First published in The Age on August 25, 1996
Finally, fans arrive in force for Fitzroy
Fitzroy players, officials and supporters attended their own funeral at the MCG yesterday. The club was buried alive by a combination of a grim Richmond and even grimmer AFL commission policies.
Fitzroy fans after the club’s final match in Melbourne.Credit:Joe Armao
The AFL’s chief executioner, Ross Oakley, will officially pronounce the club dead at Subiaco next Sunday. Fremantle has been requested to witness the death certificate.
Yesterday’s celebration of Fitzroy’s last game in Melbourne, after a long and honorable life spanning 113 years, began warmly. More than 48,000 people attended. One fancies more Fitzroy supporters turned up than for the past decade. Kids in conspicuously new scarves and beanies held their parents’ hands as they walked into the ground.

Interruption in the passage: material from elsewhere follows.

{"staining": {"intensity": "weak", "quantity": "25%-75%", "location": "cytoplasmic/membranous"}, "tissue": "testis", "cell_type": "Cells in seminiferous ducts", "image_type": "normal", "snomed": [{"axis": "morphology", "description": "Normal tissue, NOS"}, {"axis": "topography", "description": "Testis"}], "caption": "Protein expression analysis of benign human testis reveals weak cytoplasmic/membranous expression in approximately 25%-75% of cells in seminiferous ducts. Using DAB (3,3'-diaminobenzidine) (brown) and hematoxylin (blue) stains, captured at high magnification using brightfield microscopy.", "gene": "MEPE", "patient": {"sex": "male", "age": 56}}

At least mum and dad would remember the occasion. One teenager wore an old Fitzroy jumper that carried the No. 5 and simply “Super Boot”. Bernie Quinlan will never be forgotten.

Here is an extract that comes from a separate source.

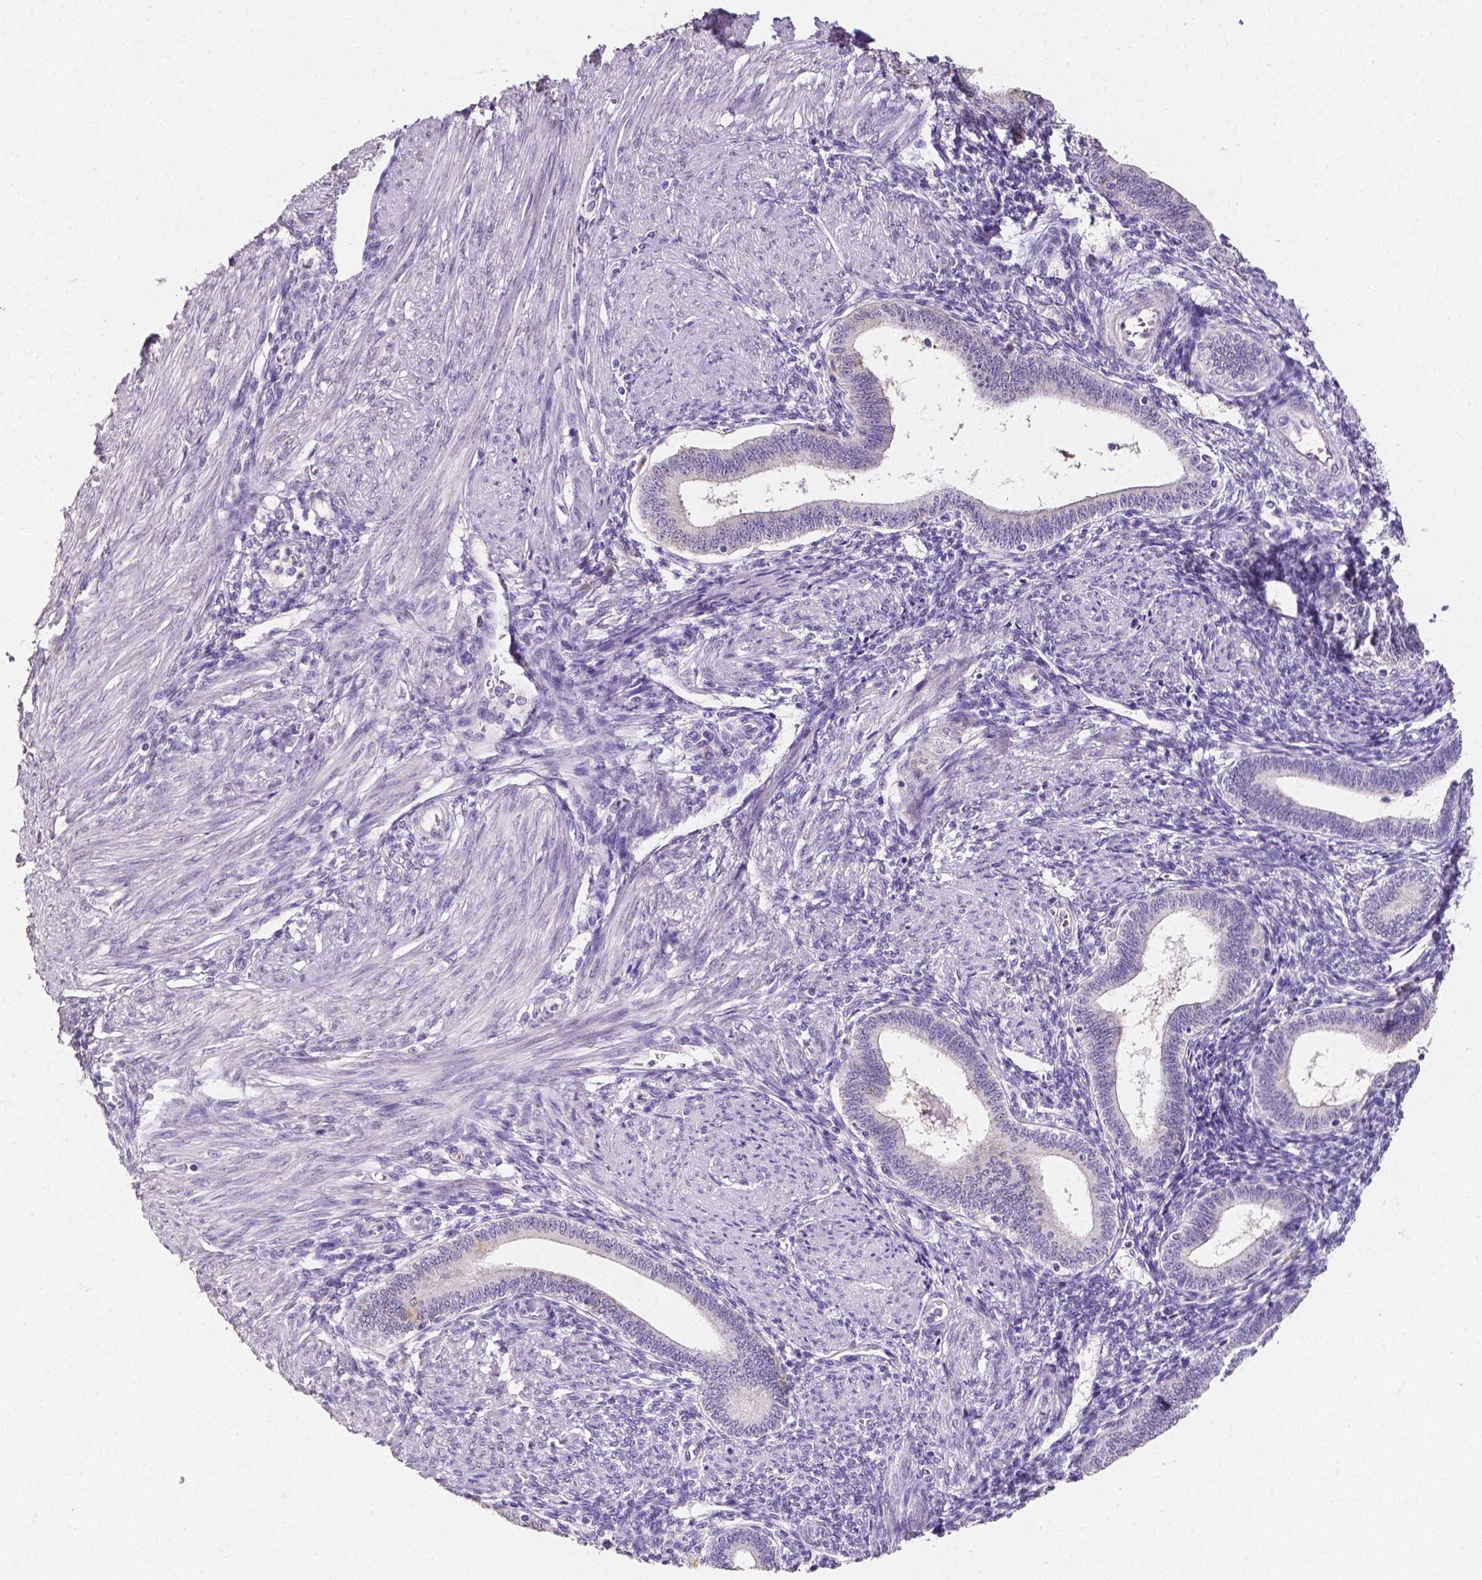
{"staining": {"intensity": "negative", "quantity": "none", "location": "none"}, "tissue": "endometrium", "cell_type": "Cells in endometrial stroma", "image_type": "normal", "snomed": [{"axis": "morphology", "description": "Normal tissue, NOS"}, {"axis": "topography", "description": "Endometrium"}], "caption": "Micrograph shows no significant protein positivity in cells in endometrial stroma of normal endometrium.", "gene": "PSAT1", "patient": {"sex": "female", "age": 42}}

There were more Lions flags in the crowd than people who attended recent Fitzroy games. Where had all this support been for the past decade and more? It must hurt those who battled the long, lone fight for survival.
Players run onto the ground for Fitzroy’s farewell game at the MCG.Credit:The Age Archives
Before the game former greats celebrated the good times in the appropriately named Legends Room. Former player and coach Bill Stephen led them in the club song. Three cheers followed.
Ron Alexander, captain in 1979-80, represented the new and the old world of football. He rattled tins and flogged raffle tickets to save Fitzroy during its funding drives in the 1980’s. Now he is on the board of the newcomer Fremantle. He notes that Fitzroy’s death was inevitable.
The former captain-coach Alan Ruthven said the merger with Brisbane “was the most unfortunate that that has ever happened… It is really hard to take.”
Selected past players were driven around the oval: old stars like Ruthven and Kevin Murray and its last true heroes, Gary Pert and Paul Roos. Sections of the Fitzroy supporters booed the latter who, in truth, had been grand servants before they moved on to other clubs. The grieving process is rarely dignified.
The former players and more than 400 children dressed in the Fitzroy uniform a guard of honor for the players as they broke through the banner. As the players ran a warmup lap the children followed like a colorful, human streamer. Maybe only the AFL commissioners were the ones not moved by this very poignant moment. Disgracefully, the AFL hierarchy was in Adelaide for the day. Who said people return to the scene of the crime?
Sadly for Fitzroy it appeared the children stayed on to play the game and the footballers retreated to the stands. The Lions were humiliated. The wave of emotion that had galvanised the crowd dissipated in just minutes. It was a 151-point burial.
Neither coach nor players could explain such and insipid performance. Simon Hawking said he and several others felt a little embarrassed to run their lap of honor at the end of the game. They never finished it because thousands of fans streamed on to the ground to share the moment.
Supporters herded security staff off the ground, incensed by the way several supporters had been manhandled, but the players were never in danger. Up in the Great Southern Stand hung a sign that read: “So long Fitzroy – 1882-1996. Thanks for the memory.”
In a week Fitzroy will cease to exist. You could sense in the hearts of the players and on the faces of the fans after the game it was already over.
For the next seven days the Fitzroy football community will be the living dead.